The final factor in preliminary injunctions is the public interest. "It is always in the public interest to prevent government from violating a citizen's constitutional rights." This is especially true when the harm suffered by the public is denial of necessary tools for lawful defense of life.

In the current pandemic, "Courts are limping by while police make arrests for only the more serious crimes. Maintaining Second Amendment rights are especially important in times like these. Keeping vigilant is necessary in both bad times and good, for if we let these rights lapse in the good times, they might never be recovered in time to resist the next appearance of criminals, terrorists, or tyrants."

In conclusion, Judge Benitez points out that the preliminary injunction does not mean that all background checks on ammunition purchasers are necessarily unconstitutional. What is unconstitutional is California's often-prohibitory system:

If the state objective is to make it extremely difficult, if not impossible, for its law-abiding citizens to purchase protected ammunition, then this law appears to be well-drafted.  However, if the genuine object is to keep ammunition out of the hands of those who should not be able to buy it, perhaps the State could create a database (that would include persons prohibited, i.e., aliens unlawfully present, felons, and others) and simply make that information available to sellers by cross-checking with the magnetic strip on a standard driver's license and by allowing out-of-state vendors the same ability to engage in commerce as it does California vendors.

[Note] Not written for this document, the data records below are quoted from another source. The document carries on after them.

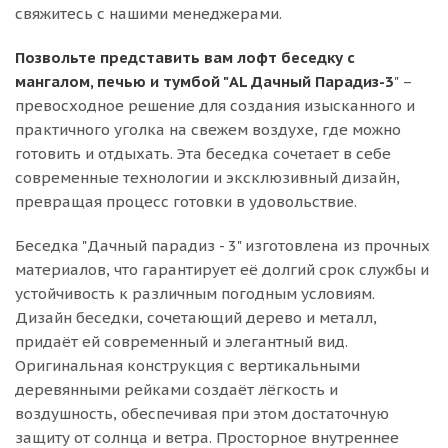
свяжитесь с нашими менеджерами.
Позвольте представить вам лофт беседку с
мангалом, печью и тумбой "AL Дачный Парадиз-3
" –
превосходное решение для создания изысканного и
практичного уголка на свежем воздухе, где можно
готовить и отдыхать. Эта беседка сочетает в себе
современные технологии и эксклюзивный дизайн,
превращая процесс готовки в удовольствие.
Беседка "Дачный парадиз - 3" изготовлена из прочных
материалов, что гарантирует её долгий срок службы и
устойчивость к различным погодным условиям.
Дизайн беседки, сочетающий дерево и металл,
придаёт ей современный и элегантный вид.
Оригинальная конструкция с вертикальными
деревянными рейками создаёт лёгкость и
воздушность, обеспечивая при этом достаточную
защиту от солнца и ветра. Просторное внутреннее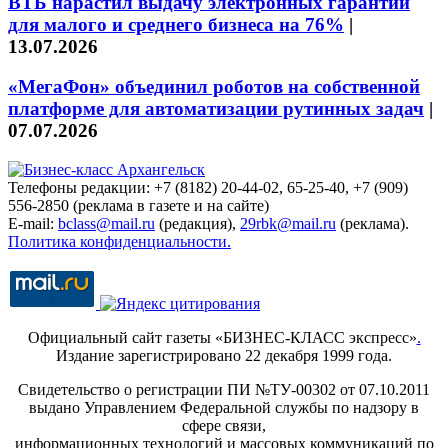
ВТБ нарастил выдачу электронных гарантий
для малого и среднего бизнеса на 76%
|
13.07.2026
«МегаФон» объединил роботов на собственной
платформе для автоматизации рутинных задач
|
07.07.2026
Телефоны редакции: +7 (8182) 20-44-02, 65-25-40, +7 (909)
556-2850 (реклама в газете и на сайте)
E-mail:
bclass@mail.ru
(редакция),
29rbk@mail.ru
(реклама).
Политика конфиденциальности.
Официальный сайт газеты «БИЗНЕС-КЛАСС экспресс»
.
Издание зарегистрировано 22 декабря 1999 года.
Свидетельство о регистрации ПИ №ТУ-00302 от 07.10.2011
выдано Управлением Федеральной службы по надзору в
сфере связи,
информационных технологий и массовых коммуникаций по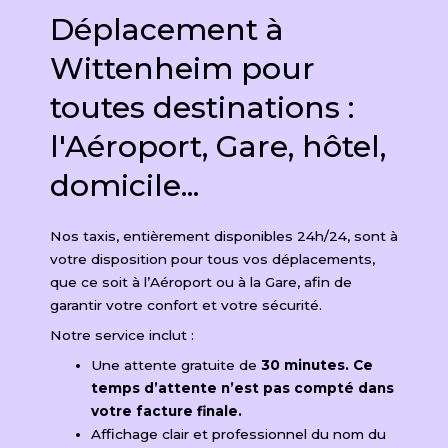
Déplacement à
Wittenheim pour
toutes destinations :
l'Aéroport, Gare, hôtel,
domicile...
Nos taxis, entièrement disponibles 24h/24, sont à
votre disposition pour tous vos déplacements,
que ce soit à l’Aéroport ou à la Gare, afin de
garantir votre confort et votre sécurité.
Notre service inclut :
Une attente gratuite de
30 minutes. Ce
temps d’attente n’est pas compté dans
votre facture finale.
Affichage clair et professionnel du nom du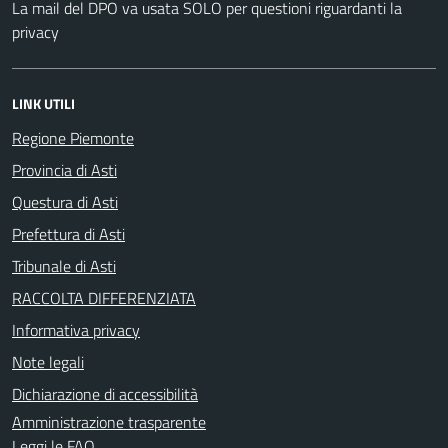
La mail del DPO va usata SOLO per questioni riguardanti la
privacy
LINK UTILI
Regione Piemonte
Provincia di Asti
Questura di Asti
Prefettura di Asti
Tribunale di Asti
RACCOLTA DIFFERENZIATA
Informativa privacy
Note legali
Dichiarazione di accessibilità
Amministrazione trasparente
Leggi le FAQ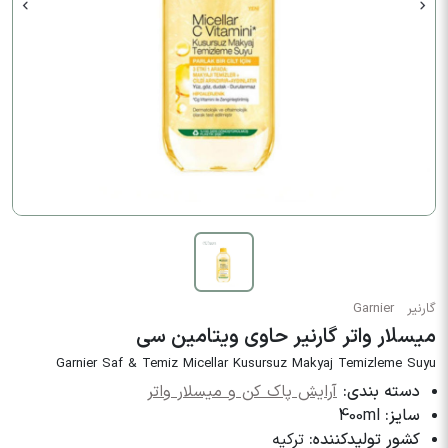
گارنیر
Garnier
میسلار واتر گارنیر حاوی ویتامین سی
Garnier Saf & Temiz Micellar Kusursuz Makyaj Temizleme Suyu
دسته بندی:
آرایش پاک کن و میسلار واتر
سایز:
400ml
کشور تولیدکننده:
ترکیه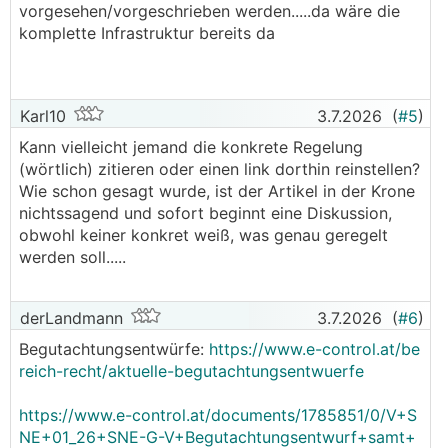
vorgesehen/vorgeschrieben werden.....da wäre die
komplette Infrastruktur bereits da
Karl10
3.7.2026
(
#5
)
Kann vielleicht jemand die konkrete Regelung
(wörtlich) zitieren oder einen link dorthin reinstellen?
Wie schon gesagt wurde, ist der Artikel in der Krone
nichtssagend und sofort beginnt eine Diskussion,
obwohl keiner konkret weiß, was genau geregelt
werden soll.....
derLandmann
3.7.2026
(
#6
)
Begutachtungsentwürfe:
https://www.e-control.at/be
reich-recht/aktuelle-begutachtungsentwuerfe
https://www.e-control.at/documents/1785851/0/V+S
NE+01_26+SNE-G-V+Begutachtungsentwurf+samt+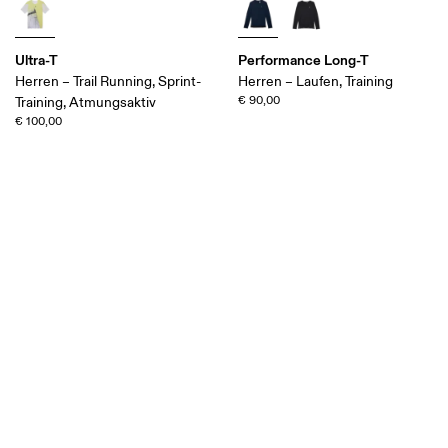
Ultra-T
Performance Long-T
Herren – Trail Running, Sprint-
Herren – Laufen, Training
€ 90,00
Training, Atmungsaktiv
€ 100,00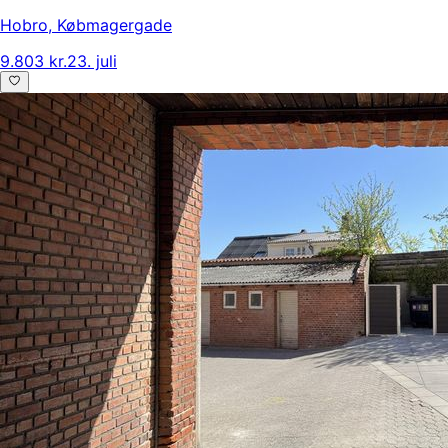
Hobro
,
Købmagergade
9.803 kr.
23. juli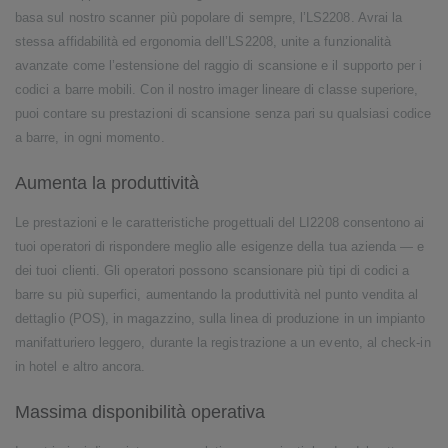
basa sul nostro scanner più popolare di sempre, l’LS2208. Avrai la
stessa affidabilità ed ergonomia dell’LS2208, unite a funzionalità
avanzate come l’estensione del raggio di scansione e il supporto per i
codici a barre mobili. Con il nostro imager lineare di classe superiore,
puoi contare su prestazioni di scansione senza pari su qualsiasi codice
a barre, in ogni momento.
Aumenta la produttività
Le prestazioni e le caratteristiche progettuali del LI2208 consentono ai
tuoi operatori di rispondere meglio alle esigenze della tua azienda — e
dei tuoi clienti. Gli operatori possono scansionare più tipi di codici a
barre su più superfici, aumentando la produttività nel punto vendita al
dettaglio (POS), in magazzino, sulla linea di produzione in un impianto
manifatturiero leggero, durante la registrazione a un evento, al check-in
in hotel e altro ancora.
Massima disponibilità operativa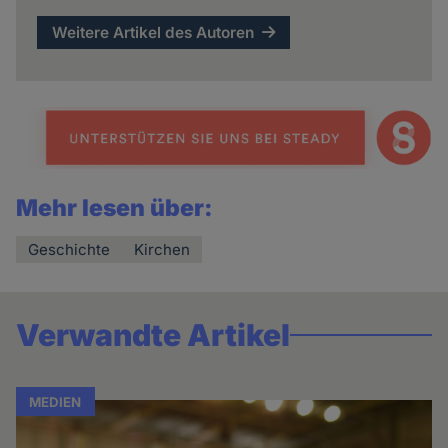
Weitere Artikel des Autoren
Mehr lesen über:
Geschichte
Kirchen
Verwandte Artikel
MEDIEN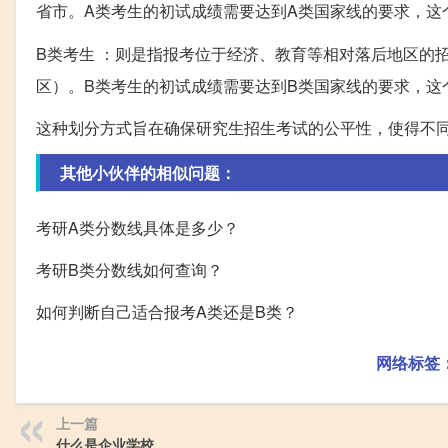
省市。A类考生的初试成绩需要达到A类国家线的要求，这
B类考生 ：则是指报考位于经济、教育等相对落后地区的
区）。B类考生的初试成绩需要达到B类国家线的要求，这
这种划分方式旨在确保研究生招生考试的公平性，使得不
其他小伙伴的相似问题：
考研A类分数线具体是多少？
考研B类分数线如何查询？
如何判断自己适合报考A类还是B类？
网络标签
上一篇
什么是企业学校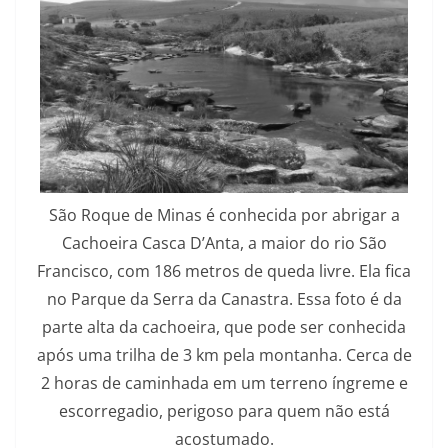
São Roque de Minas é conhecida por abrigar a
Cachoeira Casca D’Anta, a maior do rio São
Francisco, com 186 metros de queda livre. Ela fica
no Parque da Serra da Canastra. Essa foto é da
parte alta da cachoeira, que pode ser conhecida
após uma trilha de 3 km pela montanha. Cerca de
2 horas de caminhada em um terreno íngreme e
escorregadio, perigoso para quem não está
acostumado.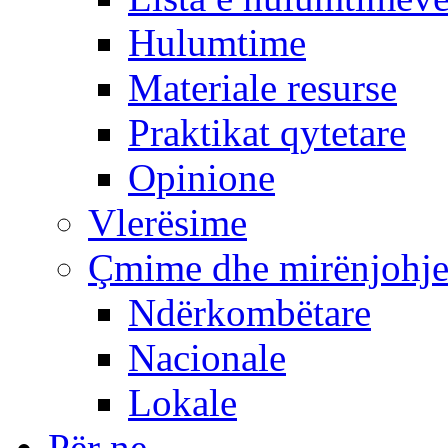
Hulumtime
Materiale resurse
Praktikat qytetare
Opinione
Vlerësime
Çmime dhe mirënjohj
Ndërkombëtare
Nacionale
Lokale
Për ne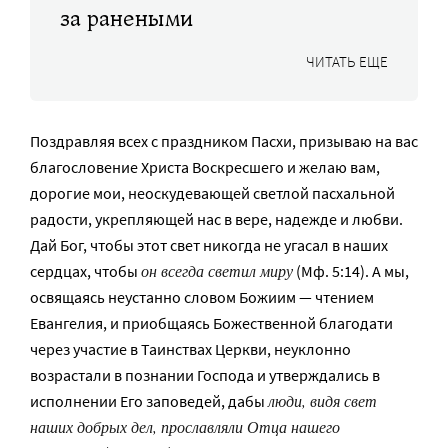
за ранеными
ЧИТАТЬ ЕЩЕ
Поздравляя всех с праздником Пасхи, призываю на вас
благословение Христа Воскресшего и желаю вам,
дорогие мои, неоскудевающей светлой пасхальной
радости, укрепляющей нас в вере, надежде и любви.
Дай Бог, чтобы этот свет никогда не угасал в наших
он всегда светил миру
сердцах, чтобы
(Мф. 5:14). А мы,
освящаясь неустанно словом Божиим — чтением
Евангелия, и приобщаясь Божественной благодати
через участие в Таинствах Церкви, неуклонно
возрастали в познании Господа и утверждались в
люди, видя свет
исполнении Его заповедей, дабы
наших добрых дел, прославляли Отца нашего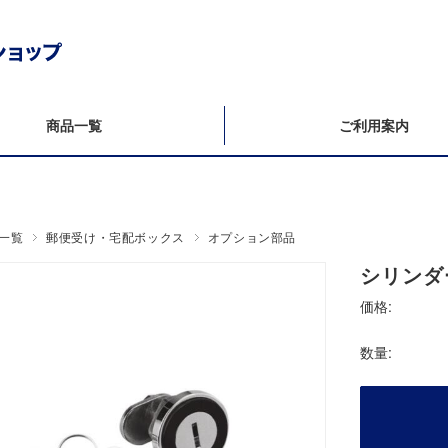
商品一覧
ご利用案内
一覧
郵便受け・宅配ボックス
オプション部品
シリンダ
価格:
数量: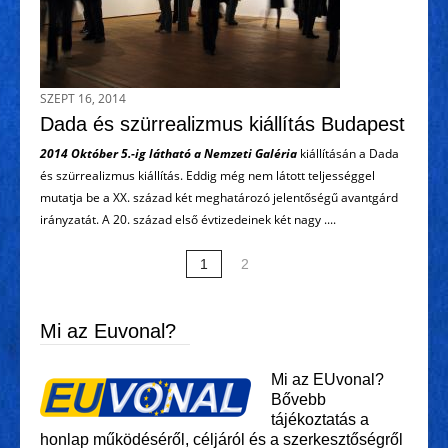
SZEPT 16, 2014
Dada és szürrealizmus kiállítás Budapest
2014 Október 5.-ig látható a Nemzeti Galéria
kiállításán a Dada
és szürrealizmus kiállítás. Eddig még nem látott teljességgel
mutatja be a XX. század két meghatározó jelentőségű avantgárd
irányzatát. A 20. század első évtizedeinek két nagy ....
1
2
Mi az Euvonal?
Mi az EUvonal?
Bővebb
tájékoztatás a
honlap működéséről, céljáról és a szerkesztőségről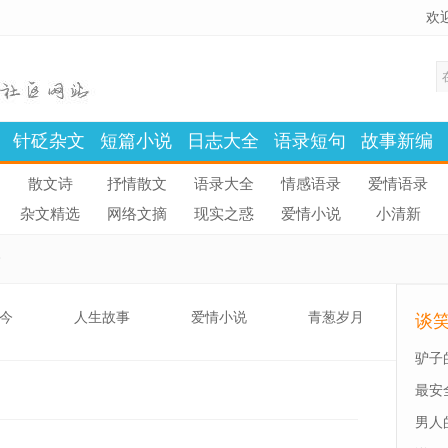
欢
针砭杂文
短篇小说
日志大全
语录短句
故事新编
散文诗
抒情散文
语录大全
情感语录
爱情语录
杂文精选
网络文摘
现实之惑
爱情小说
小清新
今
今
人生故事
爱情小说
青葱岁月
谈
驴子
最安
男人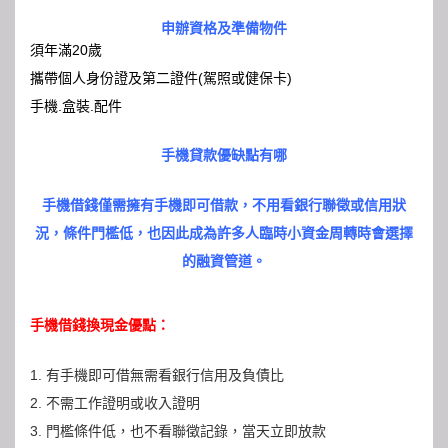
申辦資格及準備物件
須年滿20歲
攜帶個人身份證及第二證件(駕照或健保卡)
手機.盒裝.配件
手機貸款優缺點有哪
手機借錢僅需擁有手機即可借款，不用看銀行聯徵或信用狀
況，條件門檻低，也因此成為許多人臨時小資金周轉時會選擇
的融資管道。
手機借錢換現金優點：
1. 有手機即可借無需看銀行信用及負債比
2. 不需工作證明或收入證明
3. 門檻條件低，也不看聯徵記錄，當天立即放款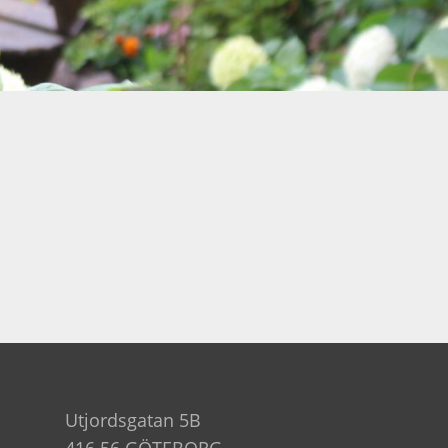
Utjordsgatan 5B
416 56 GÖTEBORG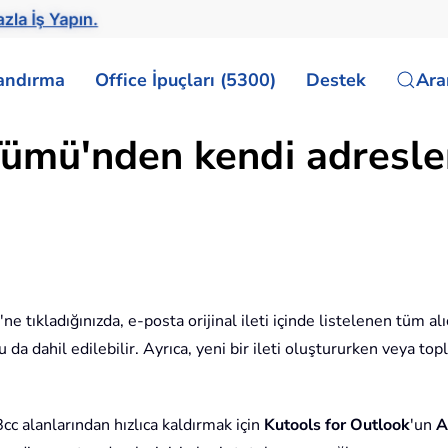
zla İş Yapın.
landırma
Office İpuçları (5300)
Destek
Ar
Tümü'nden kendi adresler
'ne tıkladığınızda, e-posta orijinal ileti içinde listelenen tüm alı
 da dahil edilebilir. Ayrıca, yeni bir ileti oluştururken veya top
cc alanlarından hızlıca kaldırmak için
Kutools for Outlook
'un
A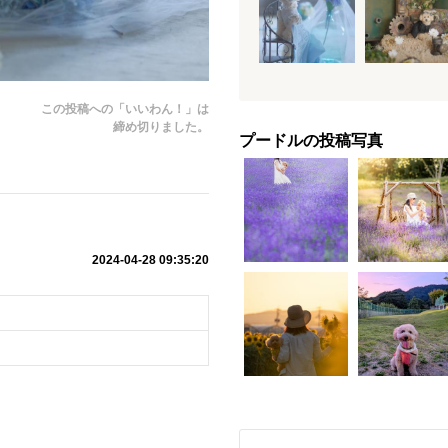
この投稿への「いいわん！」は
締め切りました。
プードルの投稿写真
2024-04-28 09:35:20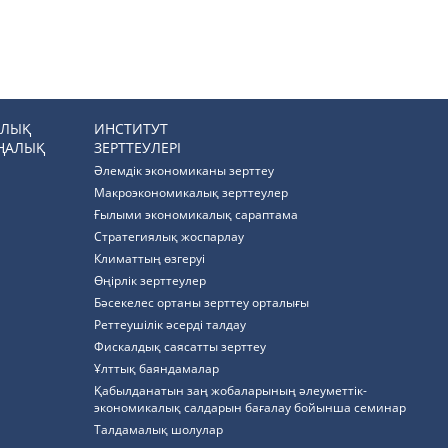
РЛЫҚ
ИНСТИТУТ
ҢАЛЫҚ
ЗЕРТТЕУЛЕРІ
Әлемдік экономиканы зерттеу
Макроэкономикалық зерттеулер
Ғылыми экономикалық сараптама
Стратегиялық жоспарлау
Климаттың өзгеруі
Өңірлік зерттеулер
Бәсекелес ортаны зерттеу орталығы
Реттеушілік әсерді талдау
Фискалдық саясатты зерттеу
Ұлттық баяндамалар
Қабылданатын заң жобаларының әлеуметтік-
экономикалық салдарын бағалау бойынша семинар
Талдамалық шолулар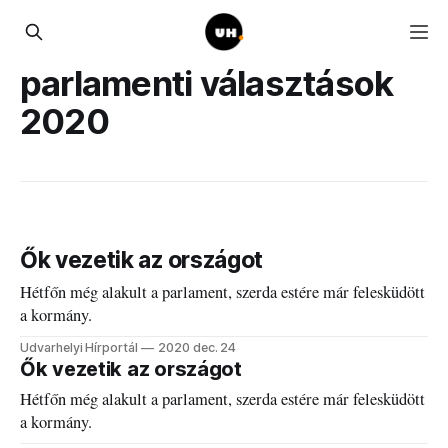
parlamenti választások
2020
Ők vezetik az országot
Hétfőn még alakult a parlament, szerda estére már felesküdött
a kormány.
Udvarhelyi Hírportál
2020 dec. 24
Ők vezetik az országot
Hétfőn még alakult a parlament, szerda estére már felesküdött
a kormány.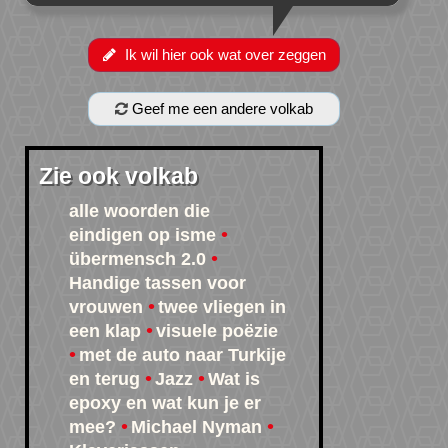
Ik wil hier ook wat over zeggen
Geef me een andere volkab
Zie ook volkab
alle woorden die
eindigen op isme
übermensch 2.0
Handige tassen voor
vrouwen
twee vliegen in
een klap
visuele poëzie
met de auto naar Turkije
en terug
Jazz
Wat is
epoxy en wat kun je er
mee?
Michael Nyman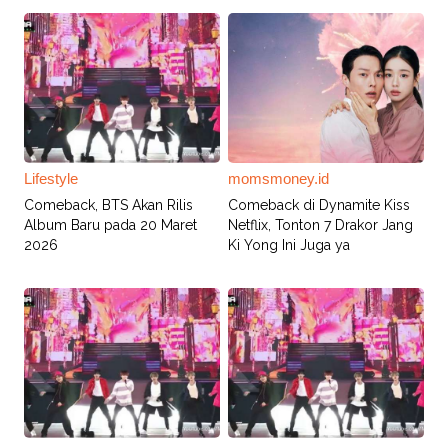
Lifestyle
momsmoney.id
Comeback, BTS Akan Rilis
Comeback di Dynamite Kiss
Album Baru pada 20 Maret
Netflix, Tonton 7 Drakor Jang
2026
Ki Yong Ini Juga ya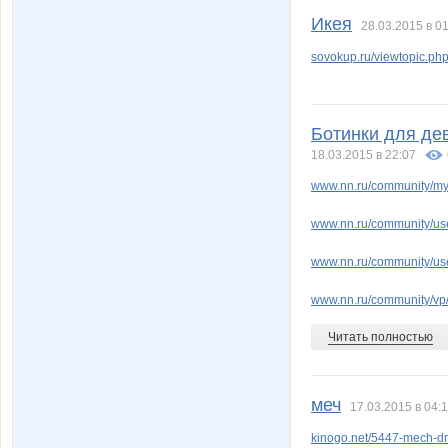
Икея
28.03.2015 в 0
sovokup.ru/viewtopic.p
Ботинки для дев
18.03.2015 в 22:07
www.nn.ru/community/my
www.nn.ru/community/us
www.nn.ru/community/use
www.nn.ru/community/vp
Читать полностью
меч
17.03.2015 в 04:
kinogo.net/5447-mech-d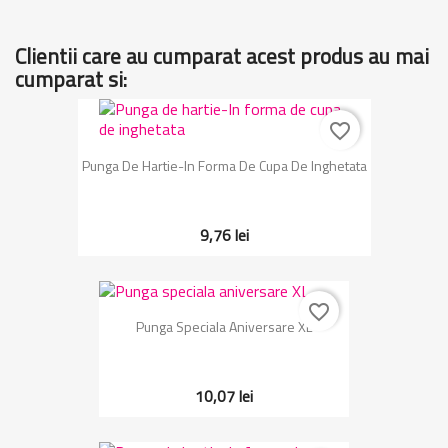
Clientii care au cumparat acest produs au mai
cumparat si:
favorite_border
Punga De Hartie-In Forma De Cupa De Inghetata
9,76 lei
favorite_border
Punga Speciala Aniversare XL
10,07 lei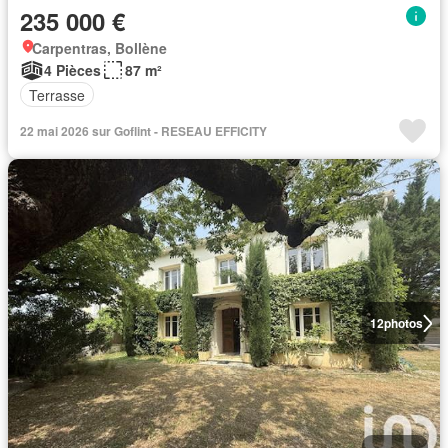
235 000 €
Carpentras, Bollène
4 Pièces
87 m²
Terrasse
22 mai 2026 sur Goflint - RESEAU EFFICITY
12
photos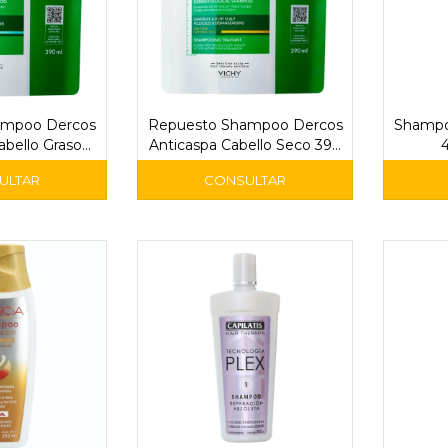
ampoo Dercos
Repuesto Shampoo Dercos
Shampo
abello Graso
Anticaspa Cabello Seco 390
– Vichy
ml – Vichy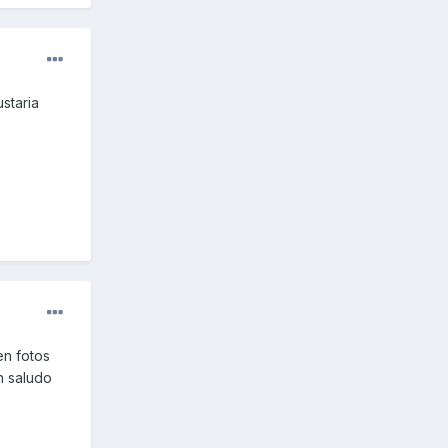
staria
en fotos
n saludo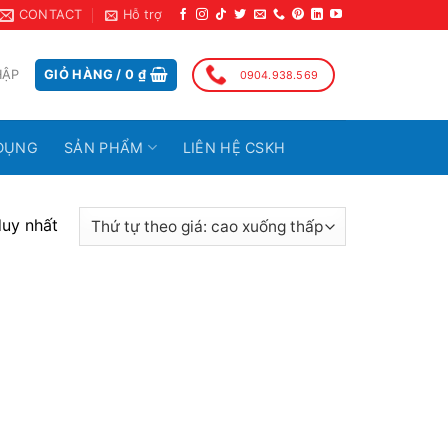
CONTACT
Hỗ trợ
HẬP
GIỎ HÀNG /
0
₫
0904.938.569
DỤNG
SẢN PHẨM
LIÊN HỆ CSKH
duy nhất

The next stage of this case will be the interlocutory appeal to the Ninth Circuit. There, some gun control groups and advocates will reveal their true character. Rather than urging the California legislature to adopt a functional and fair system for ammunition background checks, they will demand the perpetuation of a grossly abusive system for denying law-abiding citizens the tools to defend themselves and their families.